Letters to editor 16 January 2009
Favourite Places
One summer my family drove 12 hours to Golden Bay to stay with my parents for 10 days. We fell in love with the place and four weeks later returned here to live. Now, 28 years later, I have the privilege of welcoming other visitors to our bay.
Now, thanks to the skill (and endurance) of 11 very talented local fabric artists and after months of creativity inspired and encouraged by Liza Eastman, our environment here at the i SITE is enhanced even further. We now have another beautiful quilt, entitled Favourite Places to share with thousands of people. Darryl, too, played his part coming in from Collingwood on New Year's Eve to install it, ably assisted by Pauline. Now, only days later, it has already been admired and photographed by people from literally all around the world.
What a great place we live in. Happy New Year everyone.
Elizabeth Dransfield, Golden Bay i SITE
Important date for the public
Happy New Year to all. What great weather we have had in Golden Bay for our holidaymakers and visitors.
A most important date to mark on your calender is 28 January. There will be two public consultation meetings on that day to provide the public of Golden Bay with the opportunity to ask questions in regard to the proposed central business area proposal for a reticulated fire-fighting water system for the Takaka central business district. The first meeting is at 2pm giving residents the opportunity to ask questions. The second meeting is at 7pm where the formal presentation will be given. Both meetings are at the Takaka fire station and all members of the working party will be present.
Please participate and attend either meeting. It is essential that TDC receives feedback by way of submissions from the Golden Bay community.
Councillor Noel Riley
Wheelbarrow Jamboree
On Sunday 25 January, the folks of Tukurua will host a celebration and thanksgiving for two of the things we most treasure - the wheelbarrow and the beach. From 3pm till 5pm there will be a festive Wheelbarrow Jamboree at Tukurua beach to the seaward side of the motor camp, on the bit of sand that gets wet ie the area below the mean spring high water mark which belongs to us all. Prizes will be awarded for the best-decorated wheelbarrow, the fastest-laden team (junior/senior events ) and unladen sprints. Silly hats, banners and signage are all encouraged. All are welcome to come and join in. This will be a joyous, energetic and above all "respectful" occasion, so please access the beach via Onekaka or Parapara. Please do not bring your dogs. BYO afternoon tea. Cancelled if raining more than a drizzle.
Paul Winspear
Rates
Can I thank Messrs Fitzgibbon and Staite for their responses (GBW 16/1); I agree with virtually everything they are spinning.
QV is a business that makes money by revaluing property for local councils. The local council, in our case the TDC, pays QV with money it takes from us, the rate payers. QV and TDC are legally independent and yet one cannot exist without money from the other - our money.
Mr Staite explains that TDC decides how much of our money it wants to spend by preparing a budget of what it wants to do. In TDC's plan for 2007/2008 they budgeted to take $68.7 million of our money; this is called operating income.

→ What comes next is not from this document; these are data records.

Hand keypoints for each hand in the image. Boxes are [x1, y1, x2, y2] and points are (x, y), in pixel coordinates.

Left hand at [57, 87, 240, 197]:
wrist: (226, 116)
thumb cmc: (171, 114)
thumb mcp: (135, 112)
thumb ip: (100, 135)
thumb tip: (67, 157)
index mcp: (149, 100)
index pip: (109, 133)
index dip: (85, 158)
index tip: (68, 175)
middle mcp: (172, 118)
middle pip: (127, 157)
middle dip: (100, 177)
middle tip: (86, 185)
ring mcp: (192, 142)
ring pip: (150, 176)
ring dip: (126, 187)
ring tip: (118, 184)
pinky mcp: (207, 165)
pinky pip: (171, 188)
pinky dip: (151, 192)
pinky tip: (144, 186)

The year-end report shows TDC's operating income to be $77.2 million, meaning they took $8.5 million more of our money than budgeted. The difference between the budgeted take and the actual take is equivalent to an extra $500 for every rate-paying household throughout Tasman.

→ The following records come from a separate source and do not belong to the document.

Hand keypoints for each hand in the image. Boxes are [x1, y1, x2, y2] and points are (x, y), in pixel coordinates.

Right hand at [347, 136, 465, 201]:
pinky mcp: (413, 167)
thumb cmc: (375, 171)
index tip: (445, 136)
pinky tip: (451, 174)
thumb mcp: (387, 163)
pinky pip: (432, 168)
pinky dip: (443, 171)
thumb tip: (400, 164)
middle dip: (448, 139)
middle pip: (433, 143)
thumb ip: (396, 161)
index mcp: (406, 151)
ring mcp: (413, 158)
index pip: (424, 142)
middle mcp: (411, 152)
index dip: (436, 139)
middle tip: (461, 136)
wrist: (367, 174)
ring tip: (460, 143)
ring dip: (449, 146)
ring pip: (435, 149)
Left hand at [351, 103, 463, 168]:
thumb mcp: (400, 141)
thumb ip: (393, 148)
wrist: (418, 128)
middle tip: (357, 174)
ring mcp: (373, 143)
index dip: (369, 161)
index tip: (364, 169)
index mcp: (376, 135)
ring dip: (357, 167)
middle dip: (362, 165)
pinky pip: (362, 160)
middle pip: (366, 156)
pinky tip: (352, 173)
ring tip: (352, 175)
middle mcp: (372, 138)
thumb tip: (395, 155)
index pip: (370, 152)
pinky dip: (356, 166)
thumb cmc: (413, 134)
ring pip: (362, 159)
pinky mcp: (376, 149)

The annual plan is indeed open to public comment and every year I ask if the TDC could tell us where (geographically) they are spending our money and when will they give delegated powers to our community board. TDC simply ignores such requests.
Bruce Collings
User-pays for the general rate?
Re Bruce Collings' letter and Murray Staite's reply (GBW 16/1), I am arguing against my short-term self-interest as a residential ratepayer, given that the increase in farm valuations relative to residential will decrease my proportion of the general rate.
Why should farms' proportion of general rates increase when there has been no increase in services? The important factor missing from the correspondence is that changes in valuations bear no relation to the distribution and use among ratepayers of the facilities covered by the general rate.
The long-term interest of the district is best served by a system in which we each pay our fair share. That is why we have targeted rates, where specific users are identifiable.
A user-pays system is also available to council for the general rate, by use of differential rating for land use. Council could set the proportions of the general rate that the different sectors - business, residential, dairy, sheep, crops - should pay. Then after valuations have been done, council could set a differential rate for each sector to generate each sector's "fair share".